═════ EXERCISE PASSAGE
By Judie Brown
The United States Senate HELP Committee is currently focused—at least in part—on lowering healthcare costs. However, there are problems with this, as over the years, the senators—perhaps unwittingly—have engaged the advice of some folks well known to those of us who oppose any effort to introduce euthanasia as a form of healthcare.
Among the aforementioned experts is Diane Meier, MD, FACP, who at one point in her career favored assisted suicide, but who is now focused on advancing the public’s awareness of palliative care—an antidote to the crass practice of assisted suicide that may at times be used to make imposed death more palatable.
But don’t take my word for it. Read the facts.
Meier is a woman whose position as director of the Center to Advance Palliative Care gives her a platform from which to issue statements such as: “The more educated consumers become, the more likely they are to say they would consider palliative care for themselves or a loved one.”
But if you dig deeper you will learn a few things about HOW palliative care is used these days, and these things may give you the chills. For while it is a very good idea to keep patients as pain free as possible, especially when their conditions are grave, it is not acceptable to overmedicate to death.
According to several experts, including Ron Panzer of Hospice Patients Alliance and Nancy Valko, RN, many hospice locations these days use palliative care as a form of terminal sedation. This is worrisome in view of the government’s pending proposal, the Palliative Care and Hospice Education and Training Act, which would literally put politicians in the driver’s seat when it comes to medical ethics and how the vulnerable are to be treated.
As we learned from the failed death panel ideas of the Obamacare era, there are people like Meier, Ezekiel Emanuel, and others who would love to save taxpayer dollars by ending the lives of those who will eventually die anyway. As one writer puts it:
“Emanuel is part of a school of thought that redefines a physician’s duty, insisting that it includes working for the greater good of society instead of focusing only on a patient’s needs.”
══════════
═════ RECORDS SHOWN
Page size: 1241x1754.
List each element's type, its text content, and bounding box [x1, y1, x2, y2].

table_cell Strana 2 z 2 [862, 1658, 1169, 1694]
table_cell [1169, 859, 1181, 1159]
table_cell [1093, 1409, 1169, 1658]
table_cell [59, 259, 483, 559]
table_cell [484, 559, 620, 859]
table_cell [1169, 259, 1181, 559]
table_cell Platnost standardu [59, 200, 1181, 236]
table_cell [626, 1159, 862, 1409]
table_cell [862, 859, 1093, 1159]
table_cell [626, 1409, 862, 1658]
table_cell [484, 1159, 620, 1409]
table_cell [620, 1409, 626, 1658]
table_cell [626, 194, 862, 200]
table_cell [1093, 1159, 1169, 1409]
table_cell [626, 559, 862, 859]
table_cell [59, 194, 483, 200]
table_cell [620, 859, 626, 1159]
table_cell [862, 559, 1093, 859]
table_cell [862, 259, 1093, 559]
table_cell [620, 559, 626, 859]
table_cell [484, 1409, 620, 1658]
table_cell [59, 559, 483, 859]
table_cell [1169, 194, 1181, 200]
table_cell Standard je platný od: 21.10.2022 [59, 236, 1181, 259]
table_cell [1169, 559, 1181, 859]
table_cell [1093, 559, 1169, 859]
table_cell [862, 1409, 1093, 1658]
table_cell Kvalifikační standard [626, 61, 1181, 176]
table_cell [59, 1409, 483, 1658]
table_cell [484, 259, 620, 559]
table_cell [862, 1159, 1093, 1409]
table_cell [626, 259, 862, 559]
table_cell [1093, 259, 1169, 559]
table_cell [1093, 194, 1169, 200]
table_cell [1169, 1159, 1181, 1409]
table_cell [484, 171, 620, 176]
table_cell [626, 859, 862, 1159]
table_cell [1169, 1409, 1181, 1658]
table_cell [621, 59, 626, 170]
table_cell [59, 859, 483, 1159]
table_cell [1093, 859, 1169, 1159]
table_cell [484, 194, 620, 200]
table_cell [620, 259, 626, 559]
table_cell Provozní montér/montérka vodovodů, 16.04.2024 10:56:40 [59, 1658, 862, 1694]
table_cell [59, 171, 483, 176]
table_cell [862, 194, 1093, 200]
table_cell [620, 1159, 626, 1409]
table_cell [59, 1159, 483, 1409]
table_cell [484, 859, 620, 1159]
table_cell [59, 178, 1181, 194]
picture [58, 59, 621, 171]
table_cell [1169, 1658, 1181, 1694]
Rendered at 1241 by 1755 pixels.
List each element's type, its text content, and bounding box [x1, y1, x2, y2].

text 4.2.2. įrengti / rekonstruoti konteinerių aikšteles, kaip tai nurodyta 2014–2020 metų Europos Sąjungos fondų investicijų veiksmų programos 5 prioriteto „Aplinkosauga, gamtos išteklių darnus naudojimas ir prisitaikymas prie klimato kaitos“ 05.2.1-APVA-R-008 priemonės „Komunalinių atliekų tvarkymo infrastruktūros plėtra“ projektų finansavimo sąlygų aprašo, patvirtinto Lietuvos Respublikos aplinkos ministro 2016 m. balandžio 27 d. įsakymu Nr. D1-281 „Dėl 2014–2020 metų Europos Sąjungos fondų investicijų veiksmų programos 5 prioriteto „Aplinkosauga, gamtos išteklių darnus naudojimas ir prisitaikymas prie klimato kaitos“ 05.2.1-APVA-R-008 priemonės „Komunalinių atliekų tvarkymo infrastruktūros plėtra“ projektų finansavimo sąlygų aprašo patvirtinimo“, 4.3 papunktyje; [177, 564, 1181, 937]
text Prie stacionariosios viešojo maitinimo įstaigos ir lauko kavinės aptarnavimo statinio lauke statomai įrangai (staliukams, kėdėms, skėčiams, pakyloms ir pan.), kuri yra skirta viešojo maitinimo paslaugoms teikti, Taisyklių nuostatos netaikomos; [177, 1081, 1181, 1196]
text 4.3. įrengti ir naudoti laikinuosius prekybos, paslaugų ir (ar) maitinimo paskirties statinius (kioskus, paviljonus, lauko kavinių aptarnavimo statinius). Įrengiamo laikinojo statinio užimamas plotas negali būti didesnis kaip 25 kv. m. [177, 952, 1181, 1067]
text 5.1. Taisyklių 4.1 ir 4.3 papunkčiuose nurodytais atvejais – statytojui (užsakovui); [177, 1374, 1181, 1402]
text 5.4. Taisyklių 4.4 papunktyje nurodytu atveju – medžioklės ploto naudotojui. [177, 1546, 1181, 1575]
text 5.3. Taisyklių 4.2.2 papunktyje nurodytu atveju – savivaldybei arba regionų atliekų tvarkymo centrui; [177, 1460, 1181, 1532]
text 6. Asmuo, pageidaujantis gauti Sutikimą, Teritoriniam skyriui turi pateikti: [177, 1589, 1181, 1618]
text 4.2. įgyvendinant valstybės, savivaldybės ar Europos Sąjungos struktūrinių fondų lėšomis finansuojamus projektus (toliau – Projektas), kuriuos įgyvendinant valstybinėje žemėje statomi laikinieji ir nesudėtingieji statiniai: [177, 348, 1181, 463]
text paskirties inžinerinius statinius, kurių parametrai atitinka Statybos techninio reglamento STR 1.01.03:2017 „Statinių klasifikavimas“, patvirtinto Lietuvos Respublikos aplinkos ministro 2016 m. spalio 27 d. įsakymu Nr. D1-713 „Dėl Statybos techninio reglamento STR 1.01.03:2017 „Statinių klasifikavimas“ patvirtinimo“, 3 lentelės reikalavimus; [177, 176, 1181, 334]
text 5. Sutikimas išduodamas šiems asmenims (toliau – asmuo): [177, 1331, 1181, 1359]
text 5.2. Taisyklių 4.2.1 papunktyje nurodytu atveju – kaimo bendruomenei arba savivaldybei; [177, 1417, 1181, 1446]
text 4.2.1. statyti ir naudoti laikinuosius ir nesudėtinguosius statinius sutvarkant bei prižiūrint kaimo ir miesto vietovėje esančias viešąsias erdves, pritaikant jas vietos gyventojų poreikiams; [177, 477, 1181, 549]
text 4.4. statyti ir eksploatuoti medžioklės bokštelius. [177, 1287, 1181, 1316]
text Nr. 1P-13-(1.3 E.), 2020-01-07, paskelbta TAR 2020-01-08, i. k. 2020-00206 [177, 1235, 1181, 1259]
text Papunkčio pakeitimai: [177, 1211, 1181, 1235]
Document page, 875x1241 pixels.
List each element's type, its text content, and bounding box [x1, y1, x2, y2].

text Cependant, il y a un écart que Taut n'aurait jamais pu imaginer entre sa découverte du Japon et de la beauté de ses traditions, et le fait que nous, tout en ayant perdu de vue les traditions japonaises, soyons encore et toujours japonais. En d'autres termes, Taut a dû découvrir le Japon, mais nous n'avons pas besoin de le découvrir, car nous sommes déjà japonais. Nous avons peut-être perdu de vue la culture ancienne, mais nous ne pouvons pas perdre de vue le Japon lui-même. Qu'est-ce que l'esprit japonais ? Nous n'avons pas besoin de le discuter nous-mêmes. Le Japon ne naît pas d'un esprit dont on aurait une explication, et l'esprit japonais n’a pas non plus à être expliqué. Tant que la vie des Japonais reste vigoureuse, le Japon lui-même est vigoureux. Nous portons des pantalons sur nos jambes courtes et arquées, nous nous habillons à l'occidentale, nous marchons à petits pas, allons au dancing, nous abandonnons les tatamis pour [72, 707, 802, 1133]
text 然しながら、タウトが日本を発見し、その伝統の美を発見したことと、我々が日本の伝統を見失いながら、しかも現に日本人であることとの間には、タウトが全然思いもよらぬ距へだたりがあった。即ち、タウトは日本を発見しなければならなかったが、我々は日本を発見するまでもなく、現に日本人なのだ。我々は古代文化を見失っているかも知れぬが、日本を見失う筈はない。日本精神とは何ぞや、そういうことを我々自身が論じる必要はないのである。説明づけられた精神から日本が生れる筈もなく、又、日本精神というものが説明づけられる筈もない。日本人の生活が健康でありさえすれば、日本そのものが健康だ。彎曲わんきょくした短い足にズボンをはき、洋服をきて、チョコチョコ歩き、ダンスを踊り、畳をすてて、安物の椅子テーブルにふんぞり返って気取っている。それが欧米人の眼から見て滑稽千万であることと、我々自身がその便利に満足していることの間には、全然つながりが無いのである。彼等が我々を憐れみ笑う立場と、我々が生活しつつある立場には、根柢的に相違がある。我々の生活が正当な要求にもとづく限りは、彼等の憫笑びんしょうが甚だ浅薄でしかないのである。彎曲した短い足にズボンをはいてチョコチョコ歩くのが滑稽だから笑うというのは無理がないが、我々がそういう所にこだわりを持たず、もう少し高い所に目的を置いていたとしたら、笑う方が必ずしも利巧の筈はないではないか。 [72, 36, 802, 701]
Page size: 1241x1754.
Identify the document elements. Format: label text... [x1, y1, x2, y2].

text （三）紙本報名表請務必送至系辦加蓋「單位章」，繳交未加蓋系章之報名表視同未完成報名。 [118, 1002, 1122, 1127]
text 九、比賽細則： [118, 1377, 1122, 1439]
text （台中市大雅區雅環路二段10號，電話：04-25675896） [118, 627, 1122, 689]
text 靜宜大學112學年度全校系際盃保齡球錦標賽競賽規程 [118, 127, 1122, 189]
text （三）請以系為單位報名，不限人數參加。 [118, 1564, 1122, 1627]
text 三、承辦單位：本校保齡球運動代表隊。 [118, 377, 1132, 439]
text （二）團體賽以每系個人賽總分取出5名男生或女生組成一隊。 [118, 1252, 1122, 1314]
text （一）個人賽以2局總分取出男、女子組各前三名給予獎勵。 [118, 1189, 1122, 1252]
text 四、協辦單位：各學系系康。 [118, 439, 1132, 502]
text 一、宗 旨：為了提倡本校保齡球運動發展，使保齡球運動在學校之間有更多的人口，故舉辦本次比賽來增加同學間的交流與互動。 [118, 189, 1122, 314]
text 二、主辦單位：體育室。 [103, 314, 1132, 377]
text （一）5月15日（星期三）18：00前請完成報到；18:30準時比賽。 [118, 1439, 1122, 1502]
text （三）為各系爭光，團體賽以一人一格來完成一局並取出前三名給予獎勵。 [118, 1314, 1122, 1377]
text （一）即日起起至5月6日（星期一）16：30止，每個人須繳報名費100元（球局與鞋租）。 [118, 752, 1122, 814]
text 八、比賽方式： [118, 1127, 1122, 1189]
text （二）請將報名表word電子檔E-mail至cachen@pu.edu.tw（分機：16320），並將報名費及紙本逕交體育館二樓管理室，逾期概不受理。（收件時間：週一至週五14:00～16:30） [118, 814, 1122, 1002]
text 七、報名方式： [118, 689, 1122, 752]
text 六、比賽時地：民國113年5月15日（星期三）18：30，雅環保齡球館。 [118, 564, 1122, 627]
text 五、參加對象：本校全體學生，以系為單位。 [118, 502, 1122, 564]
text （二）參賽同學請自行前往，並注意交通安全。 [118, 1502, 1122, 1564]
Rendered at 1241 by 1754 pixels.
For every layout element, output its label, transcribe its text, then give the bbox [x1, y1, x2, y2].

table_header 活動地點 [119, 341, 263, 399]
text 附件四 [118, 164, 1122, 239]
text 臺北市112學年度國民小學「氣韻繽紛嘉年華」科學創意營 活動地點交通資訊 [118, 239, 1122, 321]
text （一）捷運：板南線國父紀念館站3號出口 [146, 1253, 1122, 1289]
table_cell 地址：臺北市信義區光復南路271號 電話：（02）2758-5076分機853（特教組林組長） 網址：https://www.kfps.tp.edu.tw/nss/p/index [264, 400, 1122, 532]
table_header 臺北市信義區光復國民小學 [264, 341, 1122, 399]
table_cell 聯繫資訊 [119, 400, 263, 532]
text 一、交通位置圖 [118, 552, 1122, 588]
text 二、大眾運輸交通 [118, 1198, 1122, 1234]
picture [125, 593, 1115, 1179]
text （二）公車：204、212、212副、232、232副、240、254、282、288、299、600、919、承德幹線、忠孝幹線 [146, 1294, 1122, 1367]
══════════
In the passage on the Senate HELP Committee and palliative care, turn the paragraph that begins "According to several experts" into a bulleted list that keeps its main facts.

SOLUTION TO THIS PROBLEM -
- Several experts, including Ron Panzer of Hospice Patients Alliance and Nancy Valko, RN, say many hospice locations now use palliative care as a form of terminal sedation.
- This is worrisome given the government's pending proposal, the Palliative Care and Hospice Education and Training Act.
- That act would put politicians in charge of medical ethics and of how the vulnerable are treated.